Extrait source:
------------------------------------------------

La nuit des nationalismes

Antigone d’Or au dernier festival CinéMed de Montpellier l’année dernière, le nouveau film d’Özcan Alper se penche sur l’état actuel de son pays, la Turquie, s’enlisant de plus en plus dans le racisme et le nationalisme. Même si cet état de fait se propage actuellement et rapidement au monde entier, il est vrai que c’est très inquiétant et les peuples, dans une sorte de sidération comme un cerf ébloui par les phares d’une voiture, se sentent à la fois impuissants et coupables dans l’impossibilité d’agir. Nuit noire en Anatolie raconte l’histoire d’un jeune homme, Ishak, qui revient dans le village de sa famille, au chevet de sa mère malade, et qui découvre l’hostilité des habitants envers lui qui ira jusqu’au bout d’une logique criminelle. 

En attendant les troubadours

En attendant son prochain film sur Netflix, Le festival des troubadours, filmé et monté, voici donc le quatrième long-métrage du réalisateur turc après Sonbahar en 2008 projeté dans plus de 60 festivals, puis Le Temps dure longtemps, son deuxième long-métrage en 2011, présenté en première au 36e Festival international du film de Toronto. Son troisième long métrage, Les mémoires du vent en 2014, a été soutenu par la Cinéfondation L’Atelier du Festival de Cannes et le Fonds Hubert Bals du Festival international du film de Rotterdam. Nuit noire en Anatolie, son quatrième film, a bénéficié du soutien du Fonds mondial du cinéma de la Berlinale et de l’Aide aux cinémas du monde (CNC) se présente comme un hommage à ceux qui, malgré tout, luttent et résistent à la triste réalité géopolitique qu’on nous impose.

------------------------------------------------

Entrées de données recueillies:
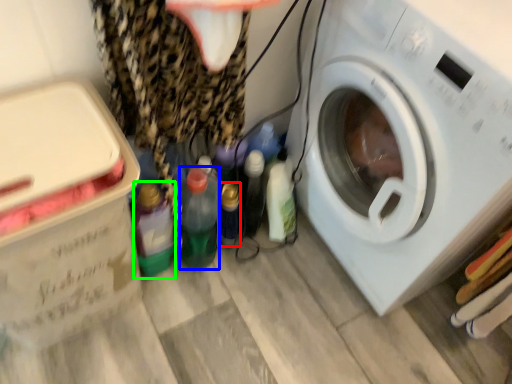
Question: Considering the real-world distances, which object is closest to bottle (highlighted by a red box)? bottle (highlighted by a blue box) or bottle (highlighted by a green box).

Choices:
 (A) bottle
 (B) bottle

Answer: (A)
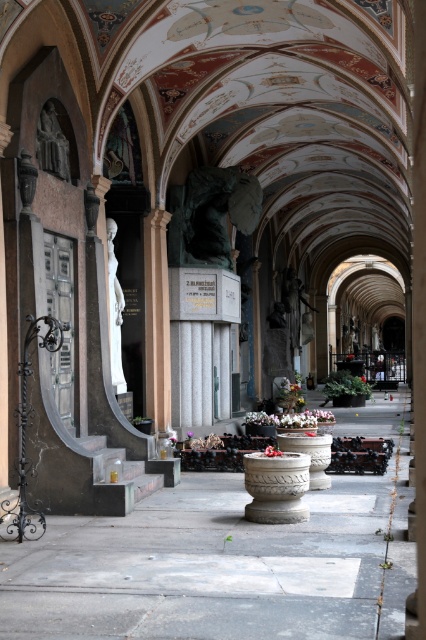
Question: Can you confirm if green bronze statue at center is positioned below matte stone statue at left?

Choices:
 (A) no
 (B) yes

Answer: (B)

Question: Which point is farther to the camera?

Choices:
 (A) white marble statue at left
 (B) green bronze statue at center
 (C) matte stone statue at left

Answer: (B)

Question: Is green bronze statue at center below matte stone statue at left?

Choices:
 (A) yes
 (B) no

Answer: (A)

Question: Which of the following is the closest to the observer?

Choices:
 (A) (184, 225)
 (B) (115, 365)

Answer: (B)

Question: Does green bronze statue at center appear on the left side of white marble statue at left?

Choices:
 (A) no
 (B) yes

Answer: (A)

Question: Estimate the real-world distances between objects in this image. Which object is closer to the white marble statue at left?

Choices:
 (A) matte stone statue at left
 (B) green bronze statue at center

Answer: (A)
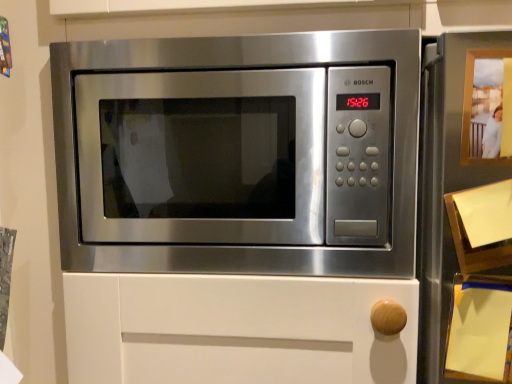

------------------------------------------------

Tâche à réaliser:
Répondez à ces questions à partir de l'extrait sur le film Nuit noire en Anatolie :
(a) Quelle récompense le film a-t-il obtenue au festival CinéMed de Montpellier ?
(b) Au chevet de qui Ishak revient-il dans le village de sa famille ?
(c) Dans quel festival le deuxième long-métrage du réalisateur, Le Temps dure longtemps, a-t-il été présenté en première ?

Réponse attendue:
(a) L'Antigone d'Or.
(b) De sa mère malade.
(c) Au 36e Festival international du film de Toronto.